O evinden fırlayan adam bunun üzerine demiş ki; hayır bu kızı dövemezsin çünkü ben evde hizmet eden kızların yaptığı zararları karşılamak üzere kurulmuş olan bir vakfın mütevellisi (yöneticisi)yim. Senin zararını ben ödeyeceğim. Binaenaleyh bu kıza el kaldırma. Orada o beyle kızı barıştırmış ve hakikaten de adamın zararını ödemiş. Bu kadar incelmiş olan vakıf ve sosyal yardım kurumundan haberdar olmamak hakikaten üzücü bir hadise.
BATIDA VE BİZDE TEMİZLİK
Size söylemiştim, yine böyle bir vesikada görmüştüm; bir İsviçre derebeyi bir başka İsviçre derebeyini yemeğe çağırıyor. Davetiyede bazı açıklamalar var; eti yedikten sonra kemiği fırlatıp arkaya atmak yok, ağzının yağını yenine silmek yok, tabağın içine tükürmek yok. Derebeyi bu nihayet, herhangi bir kimse değil ki. Yani krallarla omuz öpüşen adam demek derebeyi. Hatta sırasında krala kafa tutan adam. Pisliğin ve cehaletin derecesine bakın.
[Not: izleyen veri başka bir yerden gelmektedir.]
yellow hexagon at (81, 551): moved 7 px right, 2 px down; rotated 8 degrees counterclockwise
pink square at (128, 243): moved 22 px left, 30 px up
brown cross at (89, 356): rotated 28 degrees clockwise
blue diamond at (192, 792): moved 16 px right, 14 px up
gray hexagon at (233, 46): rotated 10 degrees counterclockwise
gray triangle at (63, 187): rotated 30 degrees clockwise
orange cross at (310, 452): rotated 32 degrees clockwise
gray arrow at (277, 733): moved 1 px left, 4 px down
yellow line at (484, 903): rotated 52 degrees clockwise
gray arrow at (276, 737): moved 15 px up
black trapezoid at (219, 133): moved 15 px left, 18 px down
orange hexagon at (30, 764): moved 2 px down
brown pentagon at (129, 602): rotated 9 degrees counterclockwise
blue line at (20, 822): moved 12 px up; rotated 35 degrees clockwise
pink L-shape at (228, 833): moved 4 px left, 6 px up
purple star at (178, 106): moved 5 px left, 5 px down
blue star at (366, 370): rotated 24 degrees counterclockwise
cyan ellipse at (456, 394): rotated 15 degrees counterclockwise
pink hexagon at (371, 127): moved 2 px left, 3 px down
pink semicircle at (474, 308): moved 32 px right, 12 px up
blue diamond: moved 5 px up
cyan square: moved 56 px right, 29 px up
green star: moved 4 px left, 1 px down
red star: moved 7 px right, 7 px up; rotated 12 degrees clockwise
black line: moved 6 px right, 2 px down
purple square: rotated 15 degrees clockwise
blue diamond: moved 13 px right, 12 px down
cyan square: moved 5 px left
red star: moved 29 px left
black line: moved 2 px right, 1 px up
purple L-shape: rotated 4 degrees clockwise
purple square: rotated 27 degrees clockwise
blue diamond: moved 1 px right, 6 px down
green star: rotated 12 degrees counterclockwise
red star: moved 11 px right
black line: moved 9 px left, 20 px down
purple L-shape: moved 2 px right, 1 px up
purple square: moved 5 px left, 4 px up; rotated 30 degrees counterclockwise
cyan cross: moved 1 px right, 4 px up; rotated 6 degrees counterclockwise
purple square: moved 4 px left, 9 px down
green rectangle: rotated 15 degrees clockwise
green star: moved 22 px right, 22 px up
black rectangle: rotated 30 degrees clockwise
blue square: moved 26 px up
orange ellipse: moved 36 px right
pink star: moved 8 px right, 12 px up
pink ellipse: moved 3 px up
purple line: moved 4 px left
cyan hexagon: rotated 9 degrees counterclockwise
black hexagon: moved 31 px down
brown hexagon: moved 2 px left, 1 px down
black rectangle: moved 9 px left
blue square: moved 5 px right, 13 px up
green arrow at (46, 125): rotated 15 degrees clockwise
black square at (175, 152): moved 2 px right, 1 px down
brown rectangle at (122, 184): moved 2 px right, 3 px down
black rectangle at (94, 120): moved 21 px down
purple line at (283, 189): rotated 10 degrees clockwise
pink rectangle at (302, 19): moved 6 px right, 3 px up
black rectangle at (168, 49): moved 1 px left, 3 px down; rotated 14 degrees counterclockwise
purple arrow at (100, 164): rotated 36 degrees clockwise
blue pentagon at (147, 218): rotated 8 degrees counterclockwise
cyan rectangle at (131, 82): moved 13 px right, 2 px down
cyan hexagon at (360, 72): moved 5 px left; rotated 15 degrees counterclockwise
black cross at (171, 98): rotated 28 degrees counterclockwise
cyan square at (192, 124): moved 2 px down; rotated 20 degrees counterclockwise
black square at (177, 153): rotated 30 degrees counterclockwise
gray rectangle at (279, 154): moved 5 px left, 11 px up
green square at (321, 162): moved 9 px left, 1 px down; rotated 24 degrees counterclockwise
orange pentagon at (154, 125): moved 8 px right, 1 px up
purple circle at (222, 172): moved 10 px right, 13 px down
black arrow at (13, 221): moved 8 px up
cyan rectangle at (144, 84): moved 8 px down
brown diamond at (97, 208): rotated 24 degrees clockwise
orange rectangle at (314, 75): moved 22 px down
Üçüncü Ahmed devrinde ki artık bizim gerilememiz, adamakıllı almış yürümüş, Madam Montegue’nün mektupları var, temizliğimizi anlatıyor, İngiliz sefiresi Lady Montegue, Türk hamamlarını anlatıyor tasavvurun fevkinde bir temizlik. Bir saray görmeyi istiyor ve Hafize Sultan’ın sarayına misafir götürüyorlar. O leğenleri, ibrikleri, peşkirleri, o sarayın temizliğini söyleye söyleye bitiremiyor.
Garplı devletlerden hangi elçi gelecek olsa muhakkak hamama sokuyorlar, ondan sonra itimadnamesini vermesi için padişahın huzuruna çıkarabiliyorlar. Çünkü kokudan yanından geçilmiyor. Bir vaftiz olurken yıkanmış, bir daha vücudu su görmemiş.